The Carpinteria High School girls golf team teed up a new era this past season under coach Reina Kearns. The former Oxnard High School and Long Beach State linkster answered the call of Ana Blair, mother to twin sisters and CHS golfers Amanda and Mikayla Blair, this fall when the team was desperate to find a coach.

Ana emailed River Ridge Golf Club in Oxnard, along with other area clubs, explaining that the Warriors were without a coach and the season had just begun, and Kearns, an assistant at the club, answered the call.

“The girls weren’t quite sure if they were going to have a team … it was a little rocky, but we figured it out,” said the coach who got the team on track and oversaw a 12-2 campaign.

With just six players (five being the minimum required to compete), the Warriors took off from the start. Tahis Alcantar, Iliana Esquivel, Lucy Light and Ariana Vega filled in the four slots not occupied by the Blairs, and the squad registered individual and team bests as they improved throughout the season.

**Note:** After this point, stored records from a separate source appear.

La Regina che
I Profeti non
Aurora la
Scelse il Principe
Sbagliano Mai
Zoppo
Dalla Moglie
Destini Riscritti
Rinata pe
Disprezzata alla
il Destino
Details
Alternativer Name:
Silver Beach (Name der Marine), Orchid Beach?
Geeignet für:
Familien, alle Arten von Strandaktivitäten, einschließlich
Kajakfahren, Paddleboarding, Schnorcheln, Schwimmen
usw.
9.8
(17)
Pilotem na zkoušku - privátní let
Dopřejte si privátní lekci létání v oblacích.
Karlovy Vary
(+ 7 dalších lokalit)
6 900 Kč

The Warriors ended up beating perennial Tri-Valley League power house La Reina High School for the first time in the program’s history, then later in the year repeated the feat. Mikayla and Amanda were also named to the All-TVL Second Team, and Carpinteria’s only losses on the season came at the hands of Foothill Tech.

Former Warrior girls golf coach Steve Benzin’s penchant for recruiting softball players at the school, taking advantage of their athleticism on the course, allowed Kearns to inherit four seasoned athletes. Still, she focused early on tweaking their softball swing-influenced mechanics.

“It was nice having them have an athletic background, but it definitely does conflict a little bit,” said Kearns who also teaches individual clinics and group sessions at River Ridge. “In softball (the swing) is more horizontal, and golf is more vertical.” It was difficult getting the Blair twins, Esquivel and Light (the four softballers) to transition to golf strokes from softball swings; but when they did, it was a beautiful sight to see, she explained.

“There were a couple of tournaments where Iliana, she’s really strong … where she drove the green,” said Kearns of Esquivel’s prowess.

However, with only Light and Vega returning next season, Carpinteria could be hard-pressed to match this year’s success next fall. The ultra-positive coach who is currently serving an apprenticeship with PGA America to become a Class A professional, seems up for the challenge.

She hopes to get some help from the two underclassmen in recruiting their friends with a goal of fielding a squad with anywhere from six to nine members next year. “I want to try and do some clinics during the summer, maybe at Tee Time, and invite the girls that haven’t tried it, or have an interest in it,” said Kearns.